Una crisis así llegó en 1980. De nuevo comenzó en Dansk, donde los trabajadores fueron a la huelga en protesta contra el alza en el precio de los alimentos, y su acción hizo nacer el movimiento nacional conocido como Solidarnosc [Solidaridad] que derrocó al gobierno.
La clase proletaria moderna, escribiste, no desarrolla su lucha de acuerdo con el plan establecido en algún libro o teoría: la actual lucha de los trabajadores es parte de la historia, es parte del progreso social. Y es en el centro de la historia, en el centro del progreso, en medio de la lucha, donde aprendemos cómo debemos luchar.

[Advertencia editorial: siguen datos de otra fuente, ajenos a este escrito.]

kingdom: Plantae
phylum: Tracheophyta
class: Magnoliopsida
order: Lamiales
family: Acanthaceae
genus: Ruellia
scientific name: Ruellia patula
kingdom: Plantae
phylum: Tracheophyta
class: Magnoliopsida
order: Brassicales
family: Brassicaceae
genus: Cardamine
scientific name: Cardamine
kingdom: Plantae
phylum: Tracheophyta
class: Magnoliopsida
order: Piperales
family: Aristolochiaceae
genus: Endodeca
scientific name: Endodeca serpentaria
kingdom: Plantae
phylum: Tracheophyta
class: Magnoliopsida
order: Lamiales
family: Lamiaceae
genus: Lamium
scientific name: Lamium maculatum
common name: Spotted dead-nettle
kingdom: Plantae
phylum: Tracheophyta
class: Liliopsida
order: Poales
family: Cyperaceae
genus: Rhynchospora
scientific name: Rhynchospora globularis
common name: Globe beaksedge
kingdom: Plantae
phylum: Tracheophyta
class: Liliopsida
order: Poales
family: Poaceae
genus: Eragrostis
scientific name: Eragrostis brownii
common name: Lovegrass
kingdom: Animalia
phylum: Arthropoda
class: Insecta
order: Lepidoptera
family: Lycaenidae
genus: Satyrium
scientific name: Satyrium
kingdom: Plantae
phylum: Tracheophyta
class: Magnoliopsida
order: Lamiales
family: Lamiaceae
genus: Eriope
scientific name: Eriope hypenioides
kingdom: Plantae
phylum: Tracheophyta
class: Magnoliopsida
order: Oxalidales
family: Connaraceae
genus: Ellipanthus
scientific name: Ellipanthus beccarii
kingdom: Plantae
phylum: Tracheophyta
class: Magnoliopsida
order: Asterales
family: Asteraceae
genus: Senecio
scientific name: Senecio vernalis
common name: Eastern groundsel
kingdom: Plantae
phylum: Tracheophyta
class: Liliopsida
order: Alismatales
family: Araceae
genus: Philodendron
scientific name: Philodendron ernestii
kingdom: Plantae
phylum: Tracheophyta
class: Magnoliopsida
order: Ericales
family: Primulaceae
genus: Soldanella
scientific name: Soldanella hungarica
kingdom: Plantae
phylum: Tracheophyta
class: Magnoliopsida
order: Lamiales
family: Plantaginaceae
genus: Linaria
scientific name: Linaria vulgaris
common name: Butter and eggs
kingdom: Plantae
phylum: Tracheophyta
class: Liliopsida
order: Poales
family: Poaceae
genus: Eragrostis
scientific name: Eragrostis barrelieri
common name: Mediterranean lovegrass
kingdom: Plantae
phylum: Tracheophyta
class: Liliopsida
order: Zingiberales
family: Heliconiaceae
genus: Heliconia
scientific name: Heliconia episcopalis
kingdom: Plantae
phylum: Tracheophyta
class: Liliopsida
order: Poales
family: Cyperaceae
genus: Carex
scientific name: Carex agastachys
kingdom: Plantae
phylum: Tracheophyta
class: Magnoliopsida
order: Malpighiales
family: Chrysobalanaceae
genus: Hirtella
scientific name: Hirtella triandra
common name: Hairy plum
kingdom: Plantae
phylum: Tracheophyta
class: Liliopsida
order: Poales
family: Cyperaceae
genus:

Cuando Janine murió en 2010, su hijo Witek encontró la caja en la alacena debajo de las escaleras y la trajo a París, donde ha estado trabajando como plomero y albañil. Un día me la trajo y me la dio. Somos viejos amigos. Nuestra amistad comenzó jugando a cartas juntos, de tarde en tarde. Jugábamos un juego ruso y polaco conocido como Imbecile. En él gana el jugador que pierda primero todas sus cartas. Witek adivinó que la caja me dejaría pensativo.
Uno de los pájaros de la segunda fila de cajas de cerillos lo reconocí como un pardillo, por su pico rosado y sus dos estrías blancas en la cola. ¡Tsuuiit. Tsuuiit! A veces varios de ellos lo cantan a coro desde las copas de los arbustos.
“El que más ha logrado restaurarme a la razón es un amiguito cuya imagen les mando en un sobre. Este camarada que sostiene su pico, con gallardía, con su frente en alto y ojos de saberlo todo es llamado Hippolais hippolais, que en lenguaje cotidiano es el zarcero común”.
Estás presa en Poznan en 1917 y continúas tu carta diciendo: “Este pájaro es un bicho raro. No canta una sola canción o una sola melodía como los demás pájaros, sino que es un orador público por la gracia de Dios, y se echa para adelante para hacer sus discursos en el jardín y lo hace con voz muy fuerte y llena de emoción dramática, brincándose las transiciones, buscando pasajes hasta llegar al arrebato. Parece plantearnos cuestiones imposibles, y luego se apresura y se responde solo, con sinsentidos, haciendo las aseveraciones más audaces, refutando acalorado opiniones que nadie ha expresado, para salir volando por entre esas puertas abiertas de par en par y de repente exclama triunfal: ‘¿no te lo dije, no te lo dije?’ Y de inmediato les advierte a todos, lo quieran escuchar o no: ‘¡te lo dije, te lo dije!’ (Tiene el sagaz hábito de repetir cada uno de sus agudas observaciones dos veces.)”
La caja del zarcero, Rosa, está llena de cerillas.
Las masas, decías en 1900, en realidad son su propio líder, creando dialécticamente sus propios procedimientos de desarrollo.
¿Cómo te puedo enviar esta colección de cerillas? Pues los matones que te asesinaron tiraron tu cuerpo mutilado a un canal en Berlín. Lo encontraron en el agua estancada tres meses después. Algunos dudaron de que fuera tu cadáver.
Puedo enviártela escribiendo estas páginas en estos oscuros tiempos.
Yo fui, yo soy, yo seré, dijiste. Vives en tu ejemplo para nosotros, Rosa. Y aquí está, te la estoy enviando a tu ejemplo.